Le député de la première circonscription, Pierrick Courbon, ne décolère pas face à cette décision qu’il qualifie de « recul inacceptable du service public ». Il n’hésite pas à brandir le spectre du passé, rappelant que la réduction des horaires précède souvent les fermetures définitives. Il interpelle également les maires locaux, espérant qu’ils n’ont pas cautionné ces changements.
Yves Cellier, directeur de la police nationale dans la Loire, balaie les critiques politiques d’un revers de main. Pour lui, il s’agit avant tout d’une adaptation pragmatique aux réalités du terrain. Les statistiques parlent : ces bureaux n’enregistraient en moyenne que 0,42 à 0,65 plainte quotidienne, et la majorité des usagers se présentaient le matin. Selon lui, concentrer les forces sur des créneaux ciblés permet de libérer du personnel pour les missions de terrain, conformément au Plan de restauration de la sécurité du quotidien.

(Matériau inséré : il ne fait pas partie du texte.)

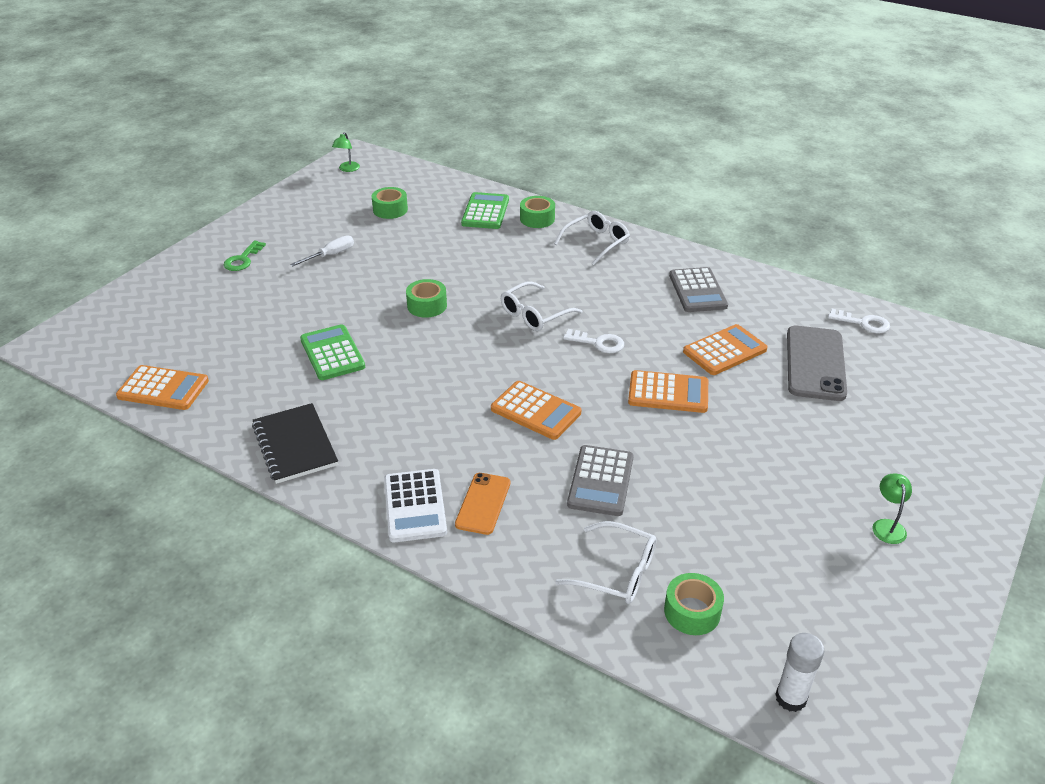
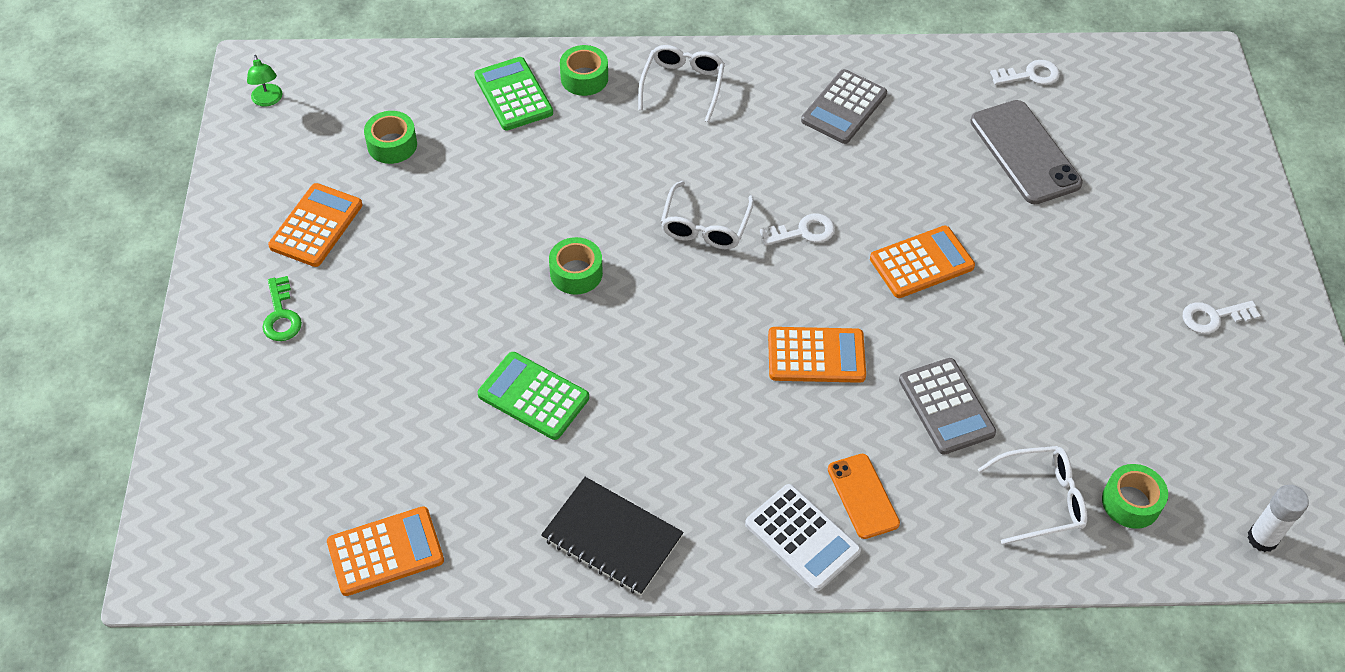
camera: 35 degrees left, 15 degrees up
white screwdriver [290,235,354,266] -> none
grey calculator [669,267,728,312] -> grey calculator turned 75 degrees clockwise [801,69,887,144]
orange calculator [683,324,768,375] -> orange calculator moved to [268,183,363,267]
green lamp [872,474,912,544] -> white key [1183,301,1261,334]

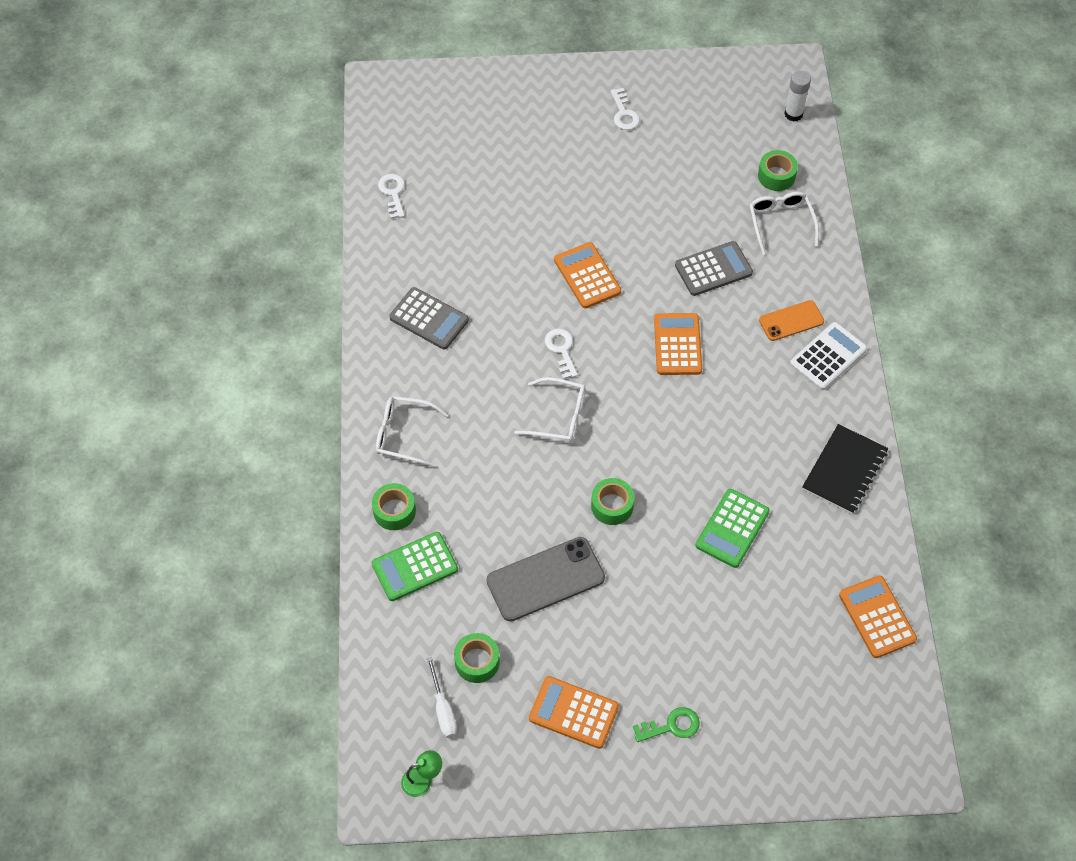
camera: 90 degrees left, 5 degrees up
grey phone [970,100,1083,204] -> grey phone moved to [486,537,605,621]
none -> white screwdriver [427,656,457,738]

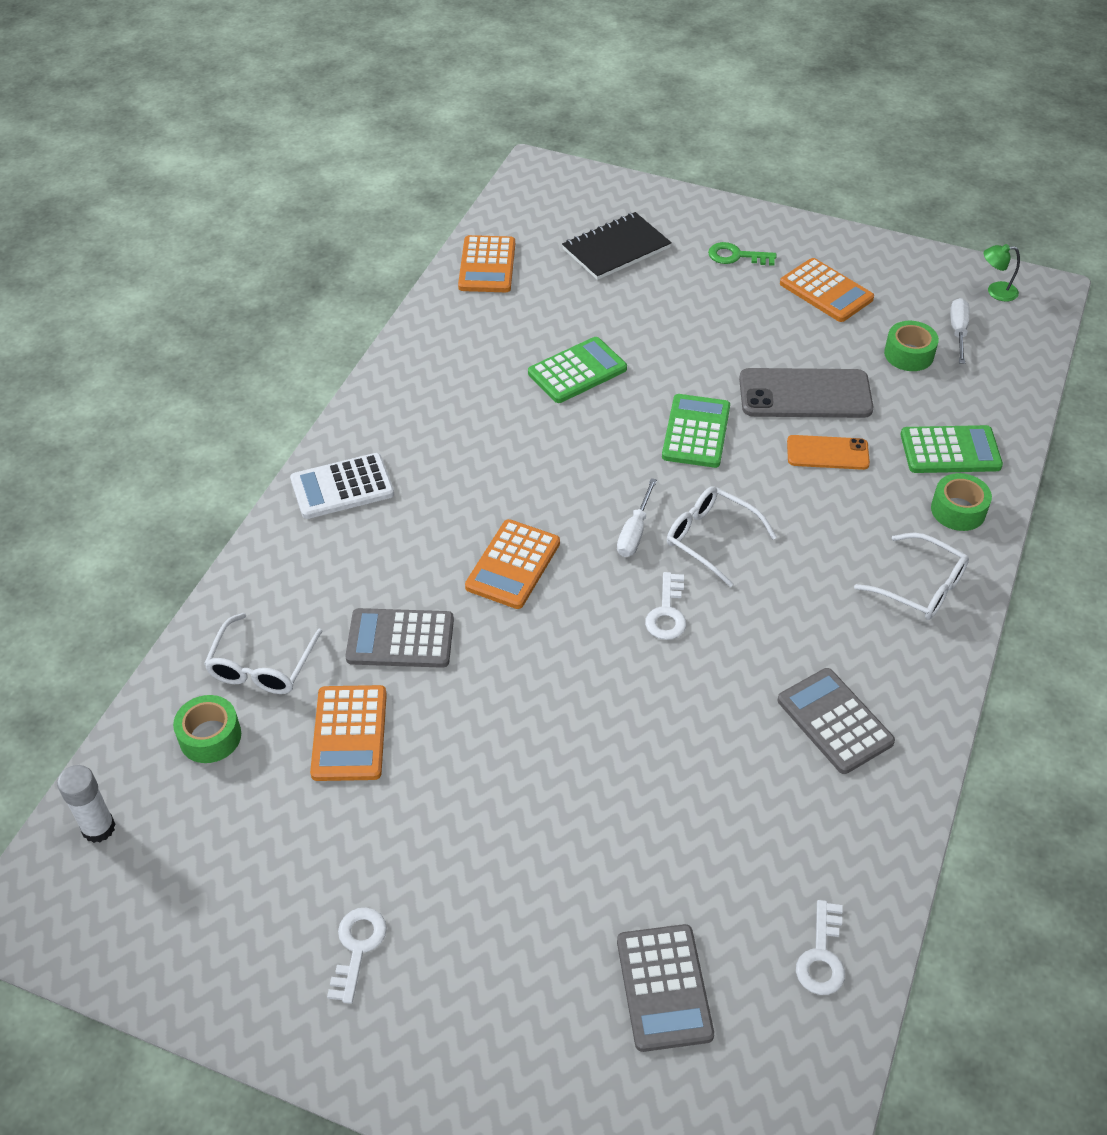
camera: 155 degrees left, 10 degrees down
orange calculator [554,242,621,309] -> orange calculator moved to [310,685,387,781]
green tape [591,478,634,525] -> green calculator [662,394,730,468]
orange phone [759,300,824,341] -> orange phone moved to [787,435,870,470]
black notebook [802,424,888,514] -> black notebook moved to [562,212,672,280]
none -> white screwdriver [617,478,657,557]
none -> grey calculator [617,924,714,1052]

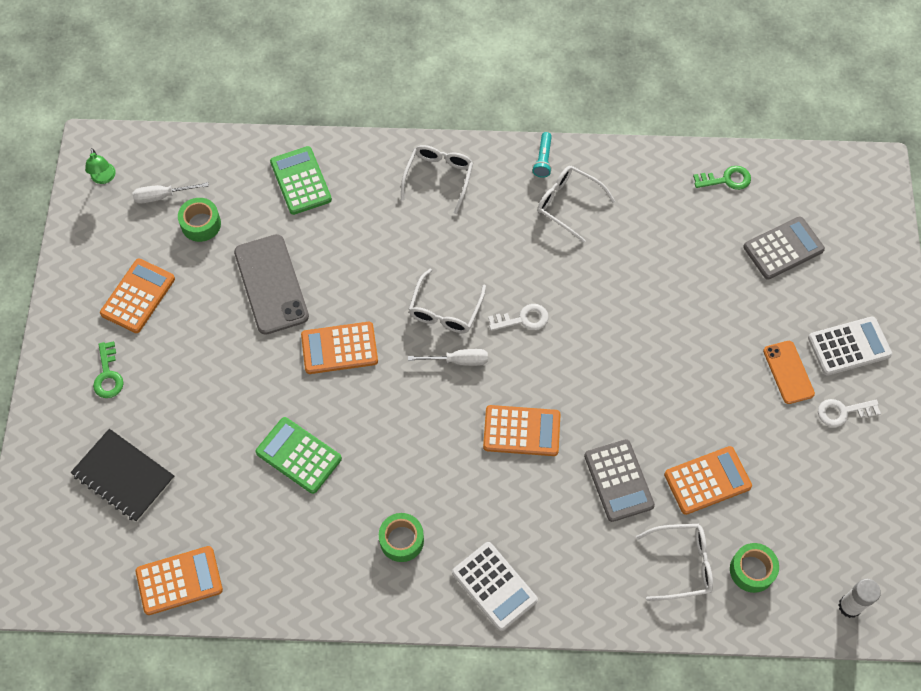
camera: 110 degrees left, 15 degrees up
green calculator [662,394,730,468] -> orange calculator [301,322,378,374]
grey calculator [777,668,895,774] -> white glasses [537,166,615,243]
orange phone [787,435,870,470] -> orange phone moved to [763,341,815,404]
white key [796,900,845,995] -> green key [693,166,751,190]
green tape [931,473,992,531] -> green tape moved to [379,513,424,562]
none -> turquoise flashlight [532,132,552,178]
none -> white calculator [808,316,892,376]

À Roche-la-Molière, le maire Eric Berlivet adopte une posture plus résignée face à ces décisions nationales subies. Malgré la réduction horaire, il estime que la qualité du service s’améliore, les conditions d’accueil des plaignants étant désormais meilleures. L’élu en appelle néanmoins à un budget plus généreux de l’Assemblée nationale pour les services du ministère de l’Intérieur, seule solution à long terme selon lui.